START Data records

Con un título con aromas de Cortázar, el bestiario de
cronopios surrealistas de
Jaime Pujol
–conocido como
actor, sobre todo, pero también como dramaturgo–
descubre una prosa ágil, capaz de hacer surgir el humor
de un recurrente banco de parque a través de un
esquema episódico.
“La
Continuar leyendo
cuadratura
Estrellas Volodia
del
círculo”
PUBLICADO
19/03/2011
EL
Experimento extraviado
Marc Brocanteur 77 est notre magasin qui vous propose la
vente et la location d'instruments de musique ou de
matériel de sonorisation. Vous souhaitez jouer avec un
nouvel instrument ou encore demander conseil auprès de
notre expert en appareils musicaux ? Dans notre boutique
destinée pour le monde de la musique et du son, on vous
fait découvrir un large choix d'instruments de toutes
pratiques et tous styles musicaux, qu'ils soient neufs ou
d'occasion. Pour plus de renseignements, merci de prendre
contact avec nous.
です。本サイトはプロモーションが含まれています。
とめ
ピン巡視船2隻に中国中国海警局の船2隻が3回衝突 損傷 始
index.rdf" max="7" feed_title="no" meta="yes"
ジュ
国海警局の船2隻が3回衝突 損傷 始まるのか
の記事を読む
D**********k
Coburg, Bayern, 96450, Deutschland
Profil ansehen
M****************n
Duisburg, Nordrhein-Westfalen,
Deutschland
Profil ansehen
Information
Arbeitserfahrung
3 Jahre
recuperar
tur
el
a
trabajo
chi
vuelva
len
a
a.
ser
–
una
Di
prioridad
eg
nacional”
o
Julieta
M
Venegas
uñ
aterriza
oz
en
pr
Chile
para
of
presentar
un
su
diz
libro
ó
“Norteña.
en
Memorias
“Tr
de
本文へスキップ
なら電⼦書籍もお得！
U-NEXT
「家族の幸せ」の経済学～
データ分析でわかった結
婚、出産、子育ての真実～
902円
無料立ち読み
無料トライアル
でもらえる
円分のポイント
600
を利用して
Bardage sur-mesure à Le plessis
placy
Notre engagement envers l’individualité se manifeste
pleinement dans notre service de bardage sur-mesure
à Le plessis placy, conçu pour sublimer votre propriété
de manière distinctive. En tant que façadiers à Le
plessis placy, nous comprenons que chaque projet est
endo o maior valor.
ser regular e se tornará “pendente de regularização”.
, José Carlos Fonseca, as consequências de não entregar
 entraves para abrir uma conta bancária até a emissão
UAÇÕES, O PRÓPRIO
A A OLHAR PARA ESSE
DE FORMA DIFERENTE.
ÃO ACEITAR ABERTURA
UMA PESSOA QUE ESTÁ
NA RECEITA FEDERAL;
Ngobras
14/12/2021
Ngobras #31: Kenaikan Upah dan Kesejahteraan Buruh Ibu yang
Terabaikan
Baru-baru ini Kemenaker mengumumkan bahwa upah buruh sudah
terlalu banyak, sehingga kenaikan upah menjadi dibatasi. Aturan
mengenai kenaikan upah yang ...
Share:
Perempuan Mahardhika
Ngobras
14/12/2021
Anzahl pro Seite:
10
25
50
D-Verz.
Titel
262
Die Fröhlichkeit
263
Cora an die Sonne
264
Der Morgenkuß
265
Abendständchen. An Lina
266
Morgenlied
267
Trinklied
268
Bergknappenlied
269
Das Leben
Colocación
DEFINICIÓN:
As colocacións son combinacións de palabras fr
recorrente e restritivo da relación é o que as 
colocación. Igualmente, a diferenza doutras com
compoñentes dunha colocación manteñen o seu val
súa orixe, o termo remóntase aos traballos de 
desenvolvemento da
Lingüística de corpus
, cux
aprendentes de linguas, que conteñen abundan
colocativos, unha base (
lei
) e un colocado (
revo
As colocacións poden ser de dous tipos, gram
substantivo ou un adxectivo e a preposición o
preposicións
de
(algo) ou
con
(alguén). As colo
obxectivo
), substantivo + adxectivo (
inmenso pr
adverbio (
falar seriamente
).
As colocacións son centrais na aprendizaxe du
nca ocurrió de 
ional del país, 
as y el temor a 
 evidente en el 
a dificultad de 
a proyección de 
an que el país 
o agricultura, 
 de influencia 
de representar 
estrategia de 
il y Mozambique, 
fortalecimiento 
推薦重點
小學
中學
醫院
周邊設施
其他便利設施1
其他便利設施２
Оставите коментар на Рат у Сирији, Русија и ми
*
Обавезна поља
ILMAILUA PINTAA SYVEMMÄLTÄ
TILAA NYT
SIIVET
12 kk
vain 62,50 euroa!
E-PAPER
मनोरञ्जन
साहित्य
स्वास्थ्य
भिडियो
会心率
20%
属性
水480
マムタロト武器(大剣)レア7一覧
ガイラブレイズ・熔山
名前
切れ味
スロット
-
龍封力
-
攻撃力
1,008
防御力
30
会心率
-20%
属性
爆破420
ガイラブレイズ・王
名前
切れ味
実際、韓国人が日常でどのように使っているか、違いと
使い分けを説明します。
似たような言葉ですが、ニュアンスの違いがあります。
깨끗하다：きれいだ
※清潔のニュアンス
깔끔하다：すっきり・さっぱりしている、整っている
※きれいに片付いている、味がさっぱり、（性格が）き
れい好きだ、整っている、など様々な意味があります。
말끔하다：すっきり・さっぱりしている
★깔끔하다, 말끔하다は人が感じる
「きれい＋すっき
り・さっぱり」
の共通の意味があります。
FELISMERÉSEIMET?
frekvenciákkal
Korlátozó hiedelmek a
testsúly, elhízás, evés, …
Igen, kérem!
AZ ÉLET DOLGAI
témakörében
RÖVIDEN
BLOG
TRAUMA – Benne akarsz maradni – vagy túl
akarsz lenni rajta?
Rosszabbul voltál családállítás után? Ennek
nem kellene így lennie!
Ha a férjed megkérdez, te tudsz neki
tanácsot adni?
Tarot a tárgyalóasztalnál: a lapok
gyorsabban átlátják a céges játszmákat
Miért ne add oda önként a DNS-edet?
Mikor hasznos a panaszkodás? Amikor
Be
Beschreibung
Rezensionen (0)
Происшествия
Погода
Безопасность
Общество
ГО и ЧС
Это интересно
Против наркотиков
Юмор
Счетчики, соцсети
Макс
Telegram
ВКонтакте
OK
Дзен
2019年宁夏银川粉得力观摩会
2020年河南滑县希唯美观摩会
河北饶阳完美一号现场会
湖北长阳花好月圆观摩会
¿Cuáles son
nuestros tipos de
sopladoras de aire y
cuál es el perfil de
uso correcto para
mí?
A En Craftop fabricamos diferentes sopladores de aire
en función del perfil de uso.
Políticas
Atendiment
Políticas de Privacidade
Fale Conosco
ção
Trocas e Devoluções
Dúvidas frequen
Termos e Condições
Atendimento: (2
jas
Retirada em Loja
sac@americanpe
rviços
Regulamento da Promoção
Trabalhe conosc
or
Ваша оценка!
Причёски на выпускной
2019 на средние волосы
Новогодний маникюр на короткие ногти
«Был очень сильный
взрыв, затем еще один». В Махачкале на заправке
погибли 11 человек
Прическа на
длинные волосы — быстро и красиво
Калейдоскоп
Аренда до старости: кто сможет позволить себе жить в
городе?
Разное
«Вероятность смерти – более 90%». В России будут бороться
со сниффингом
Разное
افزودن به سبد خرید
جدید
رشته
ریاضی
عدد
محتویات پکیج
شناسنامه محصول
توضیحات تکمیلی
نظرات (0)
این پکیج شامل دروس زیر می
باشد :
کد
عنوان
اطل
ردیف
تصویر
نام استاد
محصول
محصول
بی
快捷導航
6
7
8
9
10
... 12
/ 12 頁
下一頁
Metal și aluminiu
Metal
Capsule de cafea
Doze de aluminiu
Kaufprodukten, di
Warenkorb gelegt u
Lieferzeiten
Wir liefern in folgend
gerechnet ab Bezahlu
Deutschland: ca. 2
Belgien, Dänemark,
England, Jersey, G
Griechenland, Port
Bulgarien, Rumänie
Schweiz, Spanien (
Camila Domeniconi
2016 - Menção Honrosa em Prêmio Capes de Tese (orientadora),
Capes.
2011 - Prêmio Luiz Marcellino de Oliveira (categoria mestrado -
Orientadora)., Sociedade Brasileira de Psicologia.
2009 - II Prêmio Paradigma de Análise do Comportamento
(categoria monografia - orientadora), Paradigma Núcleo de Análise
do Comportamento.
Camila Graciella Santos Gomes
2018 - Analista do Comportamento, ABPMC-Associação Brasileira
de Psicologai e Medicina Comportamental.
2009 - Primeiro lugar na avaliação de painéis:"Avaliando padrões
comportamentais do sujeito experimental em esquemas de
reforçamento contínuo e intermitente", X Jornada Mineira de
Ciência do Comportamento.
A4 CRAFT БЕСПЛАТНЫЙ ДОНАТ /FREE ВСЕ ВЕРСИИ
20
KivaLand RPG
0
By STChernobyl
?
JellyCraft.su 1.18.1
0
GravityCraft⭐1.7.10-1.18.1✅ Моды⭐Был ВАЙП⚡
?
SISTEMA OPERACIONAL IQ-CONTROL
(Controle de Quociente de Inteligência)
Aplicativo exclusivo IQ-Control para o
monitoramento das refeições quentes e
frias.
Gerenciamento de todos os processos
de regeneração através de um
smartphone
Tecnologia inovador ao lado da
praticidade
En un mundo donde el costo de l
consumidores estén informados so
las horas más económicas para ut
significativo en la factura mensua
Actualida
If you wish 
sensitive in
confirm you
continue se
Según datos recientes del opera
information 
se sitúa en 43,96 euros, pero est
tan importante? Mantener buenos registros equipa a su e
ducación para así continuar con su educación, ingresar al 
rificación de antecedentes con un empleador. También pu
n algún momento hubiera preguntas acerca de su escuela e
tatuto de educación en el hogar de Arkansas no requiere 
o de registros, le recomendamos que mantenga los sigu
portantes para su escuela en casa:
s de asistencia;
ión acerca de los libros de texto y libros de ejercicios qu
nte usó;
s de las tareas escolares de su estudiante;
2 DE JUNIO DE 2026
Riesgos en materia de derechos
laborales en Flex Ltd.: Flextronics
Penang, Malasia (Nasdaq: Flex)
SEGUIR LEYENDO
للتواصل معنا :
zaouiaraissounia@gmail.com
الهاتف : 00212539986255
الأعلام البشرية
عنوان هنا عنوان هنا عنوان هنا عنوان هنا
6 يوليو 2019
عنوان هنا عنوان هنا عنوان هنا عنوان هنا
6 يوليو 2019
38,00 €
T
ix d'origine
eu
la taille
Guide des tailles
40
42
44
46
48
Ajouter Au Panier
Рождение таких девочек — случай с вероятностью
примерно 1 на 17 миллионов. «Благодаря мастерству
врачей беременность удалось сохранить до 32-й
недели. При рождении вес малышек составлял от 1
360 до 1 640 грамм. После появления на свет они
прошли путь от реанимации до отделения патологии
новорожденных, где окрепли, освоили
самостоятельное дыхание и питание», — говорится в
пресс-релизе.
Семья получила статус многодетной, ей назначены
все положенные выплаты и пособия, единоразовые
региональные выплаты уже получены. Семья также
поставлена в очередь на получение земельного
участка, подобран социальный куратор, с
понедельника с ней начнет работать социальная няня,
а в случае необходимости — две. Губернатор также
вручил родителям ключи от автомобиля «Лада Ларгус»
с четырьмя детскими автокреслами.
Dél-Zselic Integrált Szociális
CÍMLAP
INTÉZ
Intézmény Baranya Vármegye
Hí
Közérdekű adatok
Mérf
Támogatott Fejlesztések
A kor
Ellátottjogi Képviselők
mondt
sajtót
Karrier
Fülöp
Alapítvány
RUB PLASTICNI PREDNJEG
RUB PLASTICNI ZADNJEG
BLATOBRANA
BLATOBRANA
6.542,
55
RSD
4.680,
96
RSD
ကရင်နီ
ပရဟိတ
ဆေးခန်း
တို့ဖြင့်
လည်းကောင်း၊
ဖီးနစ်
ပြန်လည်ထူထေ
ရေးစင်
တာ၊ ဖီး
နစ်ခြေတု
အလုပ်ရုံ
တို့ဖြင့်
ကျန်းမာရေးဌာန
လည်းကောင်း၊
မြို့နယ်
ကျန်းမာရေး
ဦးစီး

END Data records

[How to complete this task]
Within the material, how many lines hold "Camila"? Say only the number.

[Task result]
2